Billing reports#

Billing reports in the web console#

Cloud providers provide a billing console accessible via the web, often with very helpful reports. While not automation-friendly (see next section for more information on automation), this is very helpful for doing ad-hoc reporting as well as trying to optimize cloud costs. For dedicated clusters, this may also be directly accessible to hub champions, allowing them to explore their own usage.


You can get a list of all billing accounts you have access to via the billing console (make sure you are logged in to the correct Google account). Alternatively, you can select ‘Billing’ from the left sidebar in the Google Cloud Console after selecting the correct project.

Once you have selected a billing account, you can access a reporting interface by selecting ‘Reports’ on the left sidebar. This lets you group costs in different ways, and explore that over different time periods. Grouping and filtering by project and service (representing what kind of cloud product is costing us what) are the most useful aspects here. You can also download whatever you see as a CSV, although programmatic access to most of the reports here is unfortunately limited.


For AWS, “Billing and Cost Management” is accessed from specific AWS accounts. If using consolidated billing, it must be accessed from the ‘management account’ for that particular organization (see previous section for more information).

You can access “Billing and Cost Management” by typing “Billing and Cost Management” into the top search bar once you’re logged into the correct AWS account. AWS has a million ways for you to slice and dice these reports, but the most helpful place to start is the “Cost Explorer Saved Reports”. This provides ‘Monthly costs by linked account’ and ‘Monthly costs by service’. Once you open those reports, you can further filter and group as you wish. A CSV of reports can also be downloaded from this page.


We have limited expertise here, as we have never actually had billing access to any Azure account!

Programmatic access to billing information#

The APIs for getting access to billing data somehow seem to be the least well-developed parts of any cloud vendor’s offerings. Usually, they take the form of a ‘billing export’ - you set up a destination where information about billing is written, often once a day. Then you query this location for billing information. This is in sharp contrast to most other cloud APIs, where the cloud vendor has a single source of truth you can just query. Not so for billing - there’s no external API access to the various tools they seem to be able to use to provide the web UIs. This also means we can’t get retroactive access to billing data - if we don’t explicitly set up export, we have no programmatic access to billing information. And once we set up export, we will only have access from that point onwards, not retrospectively.

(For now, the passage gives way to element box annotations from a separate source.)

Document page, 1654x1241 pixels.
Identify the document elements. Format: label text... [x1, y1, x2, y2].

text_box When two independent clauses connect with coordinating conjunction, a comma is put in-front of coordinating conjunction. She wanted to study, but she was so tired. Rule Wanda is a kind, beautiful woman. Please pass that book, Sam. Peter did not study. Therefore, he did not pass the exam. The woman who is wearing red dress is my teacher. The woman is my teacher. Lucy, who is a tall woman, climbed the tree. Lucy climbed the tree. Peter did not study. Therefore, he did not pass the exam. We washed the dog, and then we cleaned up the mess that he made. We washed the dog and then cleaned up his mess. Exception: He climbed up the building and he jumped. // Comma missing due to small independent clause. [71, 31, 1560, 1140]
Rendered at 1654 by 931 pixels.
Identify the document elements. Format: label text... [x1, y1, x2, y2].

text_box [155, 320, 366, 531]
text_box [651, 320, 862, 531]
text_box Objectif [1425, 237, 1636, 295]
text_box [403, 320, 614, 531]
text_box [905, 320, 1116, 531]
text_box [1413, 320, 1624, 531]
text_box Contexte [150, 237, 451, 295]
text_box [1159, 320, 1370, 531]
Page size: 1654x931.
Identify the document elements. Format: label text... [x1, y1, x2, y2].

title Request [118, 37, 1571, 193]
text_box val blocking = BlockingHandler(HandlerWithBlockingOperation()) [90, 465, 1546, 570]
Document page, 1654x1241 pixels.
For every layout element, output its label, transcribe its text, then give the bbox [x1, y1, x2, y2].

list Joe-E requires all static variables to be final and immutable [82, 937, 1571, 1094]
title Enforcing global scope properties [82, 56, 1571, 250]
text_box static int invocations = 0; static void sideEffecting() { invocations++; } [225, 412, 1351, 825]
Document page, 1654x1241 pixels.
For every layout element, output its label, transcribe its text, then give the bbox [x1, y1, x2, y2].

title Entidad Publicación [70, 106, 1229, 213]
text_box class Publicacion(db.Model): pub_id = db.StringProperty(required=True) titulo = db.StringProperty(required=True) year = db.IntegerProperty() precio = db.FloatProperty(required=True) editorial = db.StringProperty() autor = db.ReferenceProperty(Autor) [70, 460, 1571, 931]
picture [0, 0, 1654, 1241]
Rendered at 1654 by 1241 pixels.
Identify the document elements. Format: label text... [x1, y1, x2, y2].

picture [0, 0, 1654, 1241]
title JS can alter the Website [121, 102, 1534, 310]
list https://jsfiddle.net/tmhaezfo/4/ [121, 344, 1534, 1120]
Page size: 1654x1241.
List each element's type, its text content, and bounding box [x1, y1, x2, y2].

  1. GCP asks you to set up export to BigQuery, their sql-like big data product. In particular, we should prefer setting up detailed billing export. This is set up once per billing account, and not once per project. And one billing account can export only to BigQuery in one project, and you can not easily move this table from one project to another. New data is written into this once a day, at 5 AM Pacific Time.

  2. AWS asks you to set up export to an S3 bucket, where CSV files are produced once a day. While we could then import this into AWS Athena and query it, directly dealing with S3 is likely to be simpler for our use cases. This data is also updated daily, once enabled.

  3. Azure is unknown territory for us here, as we have only supported Azure for communities that bring their own credits and do their own cost management.

Our automated systems for billing need to read from these ‘exported’ data sources, and we need to develop processes to make sure that we do have the billing data exports enabled correctly.